* Document extract:
■ ■ ■
[PATCH] drm/xe/guc/tlb: Flush g2h worker in case of tlb timeout

Thu Oct 24 09:15:22 UTC 2024

On 10/24/2024 4:02 AM, Ghimiray, Himal Prasad wrote:
>
>
> On 23-10-2024 20:43, Nirmoy Das wrote:
>> Flush the g2h worker explicitly if TLB timeout happens which is
>> observed on LNL and that points recent scheduling issue with E-cores.
>> This is similar to the recent fix:
>> commit e51527233804 ("drm/xe/guc/ct: Flush g2h worker in case of g2h
>> response timeout") and should be removed once there is E core
>> scheduling fix.
>>
>> Link: https://gitlab.freedesktop.org/drm/xe/kernel/-/issues/2687
>
>
> The issue is not only limited to LNL but is also observed on BMG and
> DG2. As far as I know, other host CPUs are not eECORES, so the reason
> for failure on BMG won’t be the same.

BMG and DG2 could be running on Alderlake or later with E cores but I hope we don't have the

same scheduling issue like LNL.

On DG2 and BMG, the timeout happens after GT suspend which shouldn't as we hold the

pm reference so that is a different issue that I have to look into.

> In my opinion, we should limit
> this workaround to LNL and continue debugging BMG to find the root
> cause.
■ ■ ■
* Record extracts:

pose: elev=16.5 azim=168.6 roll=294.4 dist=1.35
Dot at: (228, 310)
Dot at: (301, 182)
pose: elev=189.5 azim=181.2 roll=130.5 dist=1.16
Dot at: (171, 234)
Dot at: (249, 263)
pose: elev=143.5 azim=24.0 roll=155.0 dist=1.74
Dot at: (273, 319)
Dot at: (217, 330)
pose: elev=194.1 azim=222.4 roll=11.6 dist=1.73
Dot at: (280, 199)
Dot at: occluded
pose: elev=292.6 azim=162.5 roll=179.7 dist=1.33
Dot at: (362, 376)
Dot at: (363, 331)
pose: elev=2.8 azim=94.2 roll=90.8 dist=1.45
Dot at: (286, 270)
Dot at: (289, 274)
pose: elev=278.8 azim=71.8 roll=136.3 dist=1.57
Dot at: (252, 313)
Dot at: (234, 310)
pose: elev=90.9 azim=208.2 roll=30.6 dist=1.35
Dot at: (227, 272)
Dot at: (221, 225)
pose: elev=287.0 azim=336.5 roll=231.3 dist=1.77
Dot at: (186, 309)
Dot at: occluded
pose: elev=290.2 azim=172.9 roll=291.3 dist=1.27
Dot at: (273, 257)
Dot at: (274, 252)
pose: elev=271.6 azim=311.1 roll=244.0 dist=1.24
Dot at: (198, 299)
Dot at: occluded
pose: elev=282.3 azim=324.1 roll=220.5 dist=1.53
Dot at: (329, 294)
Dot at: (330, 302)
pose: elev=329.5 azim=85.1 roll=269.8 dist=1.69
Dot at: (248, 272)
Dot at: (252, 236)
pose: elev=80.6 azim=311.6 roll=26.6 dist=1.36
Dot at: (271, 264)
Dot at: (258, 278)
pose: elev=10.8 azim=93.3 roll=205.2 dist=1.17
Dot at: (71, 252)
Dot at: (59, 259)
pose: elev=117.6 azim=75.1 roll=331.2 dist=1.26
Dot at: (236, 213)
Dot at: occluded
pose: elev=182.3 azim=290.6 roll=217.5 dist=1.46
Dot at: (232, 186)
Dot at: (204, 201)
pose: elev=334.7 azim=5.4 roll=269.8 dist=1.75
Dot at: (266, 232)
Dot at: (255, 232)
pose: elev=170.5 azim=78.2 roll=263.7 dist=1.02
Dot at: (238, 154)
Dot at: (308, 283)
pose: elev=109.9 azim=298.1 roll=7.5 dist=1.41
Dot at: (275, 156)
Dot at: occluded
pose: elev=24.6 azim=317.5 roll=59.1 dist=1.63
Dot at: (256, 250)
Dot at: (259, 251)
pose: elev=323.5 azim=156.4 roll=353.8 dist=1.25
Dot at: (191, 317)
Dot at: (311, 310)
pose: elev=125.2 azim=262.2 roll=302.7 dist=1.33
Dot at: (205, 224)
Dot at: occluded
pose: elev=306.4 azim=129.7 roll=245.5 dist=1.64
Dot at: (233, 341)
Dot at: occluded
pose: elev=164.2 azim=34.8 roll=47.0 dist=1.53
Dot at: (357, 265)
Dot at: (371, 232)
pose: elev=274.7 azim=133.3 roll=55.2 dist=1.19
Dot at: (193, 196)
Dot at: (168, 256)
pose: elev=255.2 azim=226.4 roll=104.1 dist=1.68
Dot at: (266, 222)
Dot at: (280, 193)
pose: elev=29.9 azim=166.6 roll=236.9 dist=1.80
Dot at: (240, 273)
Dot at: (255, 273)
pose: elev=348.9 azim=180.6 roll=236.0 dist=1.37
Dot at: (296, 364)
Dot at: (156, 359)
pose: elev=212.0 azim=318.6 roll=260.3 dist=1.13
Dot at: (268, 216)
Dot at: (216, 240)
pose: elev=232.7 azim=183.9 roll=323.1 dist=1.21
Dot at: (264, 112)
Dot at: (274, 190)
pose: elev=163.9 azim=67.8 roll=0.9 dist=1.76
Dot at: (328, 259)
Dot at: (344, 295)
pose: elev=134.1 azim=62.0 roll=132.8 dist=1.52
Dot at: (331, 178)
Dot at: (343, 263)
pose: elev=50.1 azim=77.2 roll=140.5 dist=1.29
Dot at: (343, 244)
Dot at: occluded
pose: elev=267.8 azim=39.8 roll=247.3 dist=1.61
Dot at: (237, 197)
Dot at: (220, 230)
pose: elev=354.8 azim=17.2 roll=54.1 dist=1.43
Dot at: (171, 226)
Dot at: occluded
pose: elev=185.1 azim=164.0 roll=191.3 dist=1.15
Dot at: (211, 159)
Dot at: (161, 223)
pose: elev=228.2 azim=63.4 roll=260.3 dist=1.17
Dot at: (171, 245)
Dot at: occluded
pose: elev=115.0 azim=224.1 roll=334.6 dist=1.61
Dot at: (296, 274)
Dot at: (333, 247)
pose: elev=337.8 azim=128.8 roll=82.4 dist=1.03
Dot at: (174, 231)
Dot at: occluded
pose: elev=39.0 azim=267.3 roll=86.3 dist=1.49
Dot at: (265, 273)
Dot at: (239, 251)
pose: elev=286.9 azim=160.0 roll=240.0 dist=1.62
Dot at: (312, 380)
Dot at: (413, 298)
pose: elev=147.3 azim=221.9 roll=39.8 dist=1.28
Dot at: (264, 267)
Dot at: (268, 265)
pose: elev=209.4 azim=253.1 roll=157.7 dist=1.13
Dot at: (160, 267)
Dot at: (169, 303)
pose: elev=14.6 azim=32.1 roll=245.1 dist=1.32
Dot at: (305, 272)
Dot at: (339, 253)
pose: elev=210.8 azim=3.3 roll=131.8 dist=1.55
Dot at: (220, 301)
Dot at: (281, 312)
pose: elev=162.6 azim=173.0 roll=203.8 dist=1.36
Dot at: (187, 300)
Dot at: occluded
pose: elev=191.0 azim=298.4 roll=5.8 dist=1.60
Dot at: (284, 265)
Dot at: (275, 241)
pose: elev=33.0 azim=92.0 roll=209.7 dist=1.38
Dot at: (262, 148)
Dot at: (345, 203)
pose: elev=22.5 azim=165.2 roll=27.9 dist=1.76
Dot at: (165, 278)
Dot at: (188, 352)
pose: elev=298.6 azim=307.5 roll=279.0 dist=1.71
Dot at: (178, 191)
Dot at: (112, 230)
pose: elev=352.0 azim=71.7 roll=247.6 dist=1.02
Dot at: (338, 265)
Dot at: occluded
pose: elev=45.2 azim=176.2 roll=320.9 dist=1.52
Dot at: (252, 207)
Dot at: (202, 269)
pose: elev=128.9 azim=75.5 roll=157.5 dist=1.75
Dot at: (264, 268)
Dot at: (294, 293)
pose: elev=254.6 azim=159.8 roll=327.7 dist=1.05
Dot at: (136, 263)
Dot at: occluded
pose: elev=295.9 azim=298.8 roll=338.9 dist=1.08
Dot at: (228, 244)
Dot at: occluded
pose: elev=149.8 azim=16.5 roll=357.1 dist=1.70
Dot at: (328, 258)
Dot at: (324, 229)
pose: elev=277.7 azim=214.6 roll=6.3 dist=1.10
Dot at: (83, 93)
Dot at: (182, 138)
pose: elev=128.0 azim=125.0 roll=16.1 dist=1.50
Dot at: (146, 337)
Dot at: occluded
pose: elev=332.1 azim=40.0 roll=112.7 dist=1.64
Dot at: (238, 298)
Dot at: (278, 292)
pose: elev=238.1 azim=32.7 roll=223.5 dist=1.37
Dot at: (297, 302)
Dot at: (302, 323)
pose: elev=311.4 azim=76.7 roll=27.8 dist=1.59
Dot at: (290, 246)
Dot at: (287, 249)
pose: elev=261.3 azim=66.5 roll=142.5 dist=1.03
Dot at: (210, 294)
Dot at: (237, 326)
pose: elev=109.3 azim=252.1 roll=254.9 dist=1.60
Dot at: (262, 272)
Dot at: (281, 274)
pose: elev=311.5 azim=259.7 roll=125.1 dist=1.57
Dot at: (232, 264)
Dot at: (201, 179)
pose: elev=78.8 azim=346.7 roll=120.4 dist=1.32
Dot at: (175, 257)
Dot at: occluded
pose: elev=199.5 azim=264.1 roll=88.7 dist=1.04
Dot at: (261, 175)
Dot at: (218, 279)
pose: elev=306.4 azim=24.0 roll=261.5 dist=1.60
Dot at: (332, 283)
■ ■ ■
* Task goal:
Retype the passage of the TLB timeout patch thread above from "BMG and DG2" to "to look into.".

* In response:
BMG and DG2 could be running on Alderlake or later with E cores but I hope we don't have the

same scheduling issue like LNL.

On DG2 and BMG, the timeout happens after GT suspend which shouldn't as we hold the

pm reference so that is a different issue that I have to look into.